** Given text follows **
If you spend more time in your office than you do in your home, then it’s natural to want everything to be just so.  This is even more the case when you’re a large global bank like Goldman Sachs and you’ve just spent a huge amount of money on a brand new state of the art London headquarters.  But new buildings have teething troubles – the central heating needs time to settle down, plumbing needs to be tested in use and some things which seemed perfect at the planning stage turn out to be surprisingly annoying when used in real life. 

At present, for example, the biggest gripe for employees at the big black building at Plumtree Court is apparently the lifts – they’re agonisingly slow.  Two minutes to travel a few floors doesn’t sound like much, but it’s a long time when you’re raring to get back to the desk.  There was also, on the day when reporters got guided tours, a malfunction in the canteen ventilation system which caused the ground floor to smell of fish and chips, again something which doesn’t sound too bad but which could easily get irritating if you don’t become inured to it.
** End of Given text **
** Source information follows **
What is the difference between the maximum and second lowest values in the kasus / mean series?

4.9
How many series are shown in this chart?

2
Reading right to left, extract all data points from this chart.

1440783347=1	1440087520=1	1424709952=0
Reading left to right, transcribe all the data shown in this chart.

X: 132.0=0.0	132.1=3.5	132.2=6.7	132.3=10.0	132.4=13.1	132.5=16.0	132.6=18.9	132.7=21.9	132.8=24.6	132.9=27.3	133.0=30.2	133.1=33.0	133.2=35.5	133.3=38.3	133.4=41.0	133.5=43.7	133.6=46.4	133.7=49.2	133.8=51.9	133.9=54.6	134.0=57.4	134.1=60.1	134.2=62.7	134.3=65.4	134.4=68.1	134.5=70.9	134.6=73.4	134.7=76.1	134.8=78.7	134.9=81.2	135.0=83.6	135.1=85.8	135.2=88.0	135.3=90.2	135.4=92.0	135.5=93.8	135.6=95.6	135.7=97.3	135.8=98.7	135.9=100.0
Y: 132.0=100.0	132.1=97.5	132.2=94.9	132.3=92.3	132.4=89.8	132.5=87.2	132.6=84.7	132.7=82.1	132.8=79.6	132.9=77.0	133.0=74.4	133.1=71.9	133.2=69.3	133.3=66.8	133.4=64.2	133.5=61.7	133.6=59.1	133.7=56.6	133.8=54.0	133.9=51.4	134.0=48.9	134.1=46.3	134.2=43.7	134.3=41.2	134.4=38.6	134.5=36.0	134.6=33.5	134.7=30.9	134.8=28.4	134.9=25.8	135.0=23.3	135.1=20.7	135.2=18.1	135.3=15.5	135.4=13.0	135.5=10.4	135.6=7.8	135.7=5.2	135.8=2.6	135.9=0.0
** End of Source information **
** Source information follows **
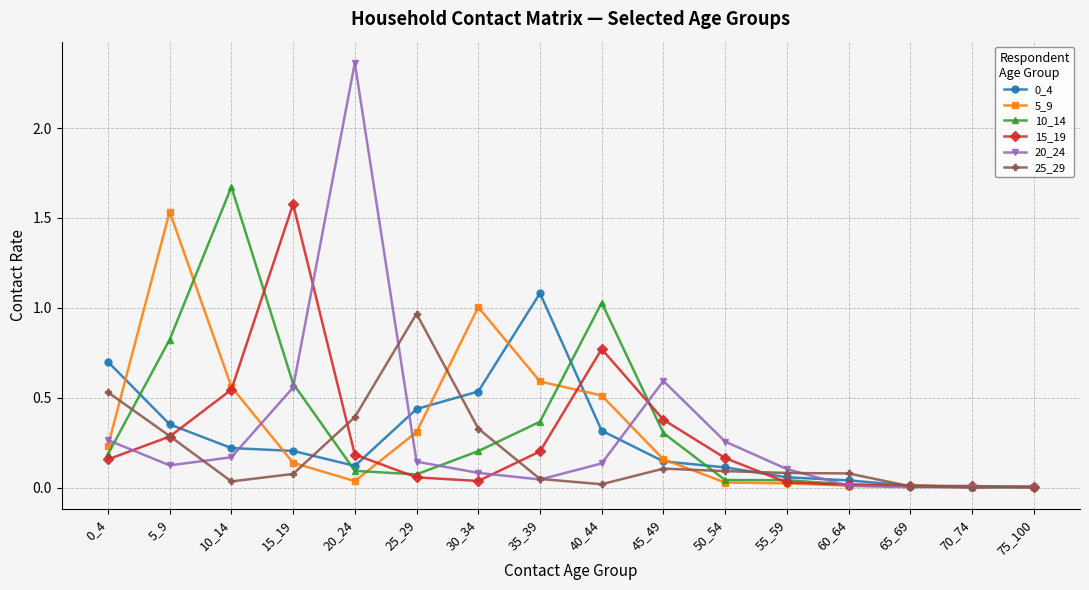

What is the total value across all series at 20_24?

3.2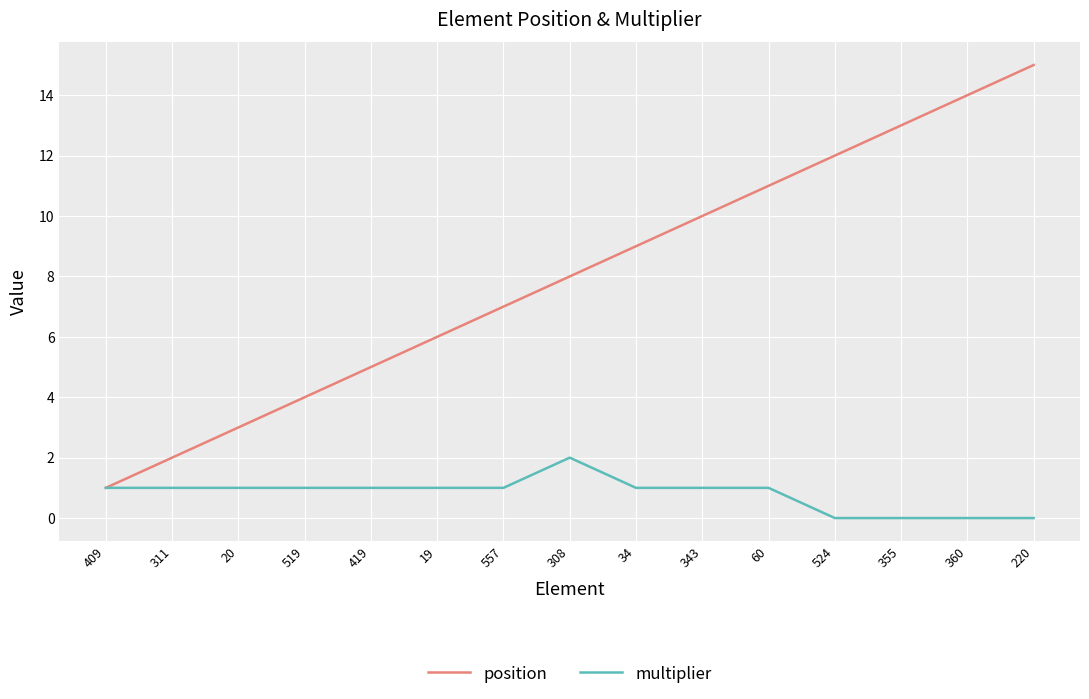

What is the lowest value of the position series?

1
** End of Source information **
** Source information follows **
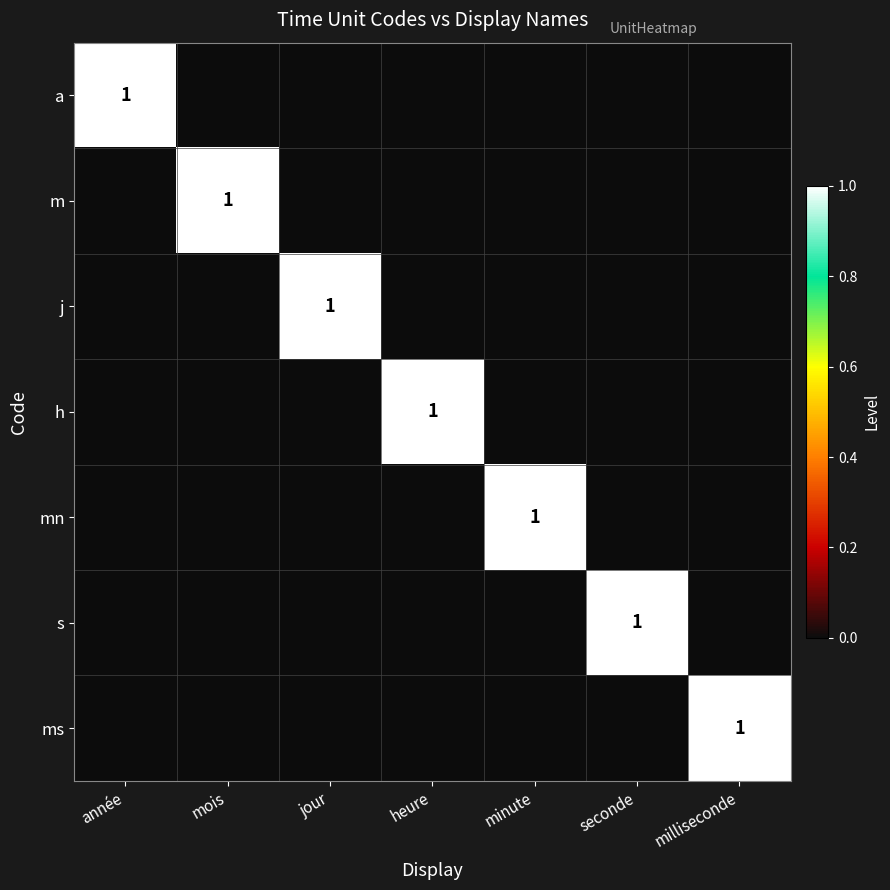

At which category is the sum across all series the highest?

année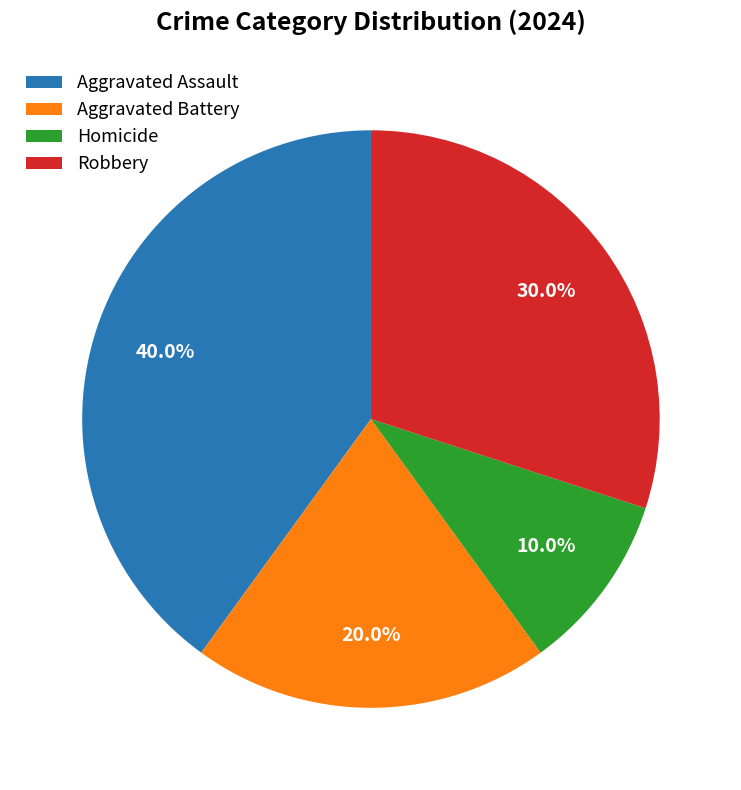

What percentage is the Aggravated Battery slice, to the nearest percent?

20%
** End of Source information **
> **Prompt 1**
In the Goldman Sachs headquarters text, rewrite the passage that begins with "At present, for" and ends after "inured to it.", replacing "lifts" with "elevators".
> **Prompt 2**
According to the Goldman Sachs headquarters text, what caused the ground floor to smell of fish and chips?
> **Prompt 3**
Continue the Goldman Sachs headquarters text from its last sentence.

> **Response 1**
At present, for example, the biggest gripe for employees at the big black building at Plumtree Court is apparently the elevators – they’re agonisingly slow.  Two minutes to travel a few floors doesn’t sound like much, but it’s a long time when you’re raring to get back to the desk.  There was also, on the day when reporters got guided tours, a malfunction in the canteen ventilation system which caused the ground floor to smell of fish and chips, again something which doesn’t sound too bad but which could easily get irritating if you don’t become inured to it.

> **Response 2**
A malfunction in the canteen ventilation system.

> **Response 3**
Other than that, though, the new building sounds pretty sweet.  There’s the obligatory parking garage full of extremely expensive ‘trophy’ bicycles (some of them used daily, some of them perhaps not).  There’s a “child centre” with a climbing wall and pet fish. There’s a rooftop garden, plenty of wood and a surfeit of natural light to help you stay awake and beds for catching up on sleep when you can’t. There’s a massive gym in which junior employees can be scarred for life at the sight of partners air-drying.  There’s a vegan food area and a salad bar, which is apparently considerably less generous with its portion control than the old one in Ropemaker Place.

Undaunted by their new and airy environs, Goldman bankers seem to have made the space their own.  Observations from City Am suggest fleece gilets are out in force and footballs are still thrown back and forth. A random whiteboard suggests Goldman has arrived at a new slogan (“If you don’t like change, you will like obsolescence even less!”) as an alternative to its old ones (“Long term greedy!”, “Just add butter!”).  

Overall, and despite the absence of free beer, Goldman’s new London office seems like the sort of place that would have been called “a WeWork-style environment” right up until precisely three weeks ago.  It all seems very millennial and designed to impress the latest young graduates.  This might be optimistic. Fashions tend to change a lot faster than architecture does, and who’s to say that when the pendulum swings back again, airless claustrophobic trading floors full of skyscraper Bloomberg screen layouts won’t be the style once more?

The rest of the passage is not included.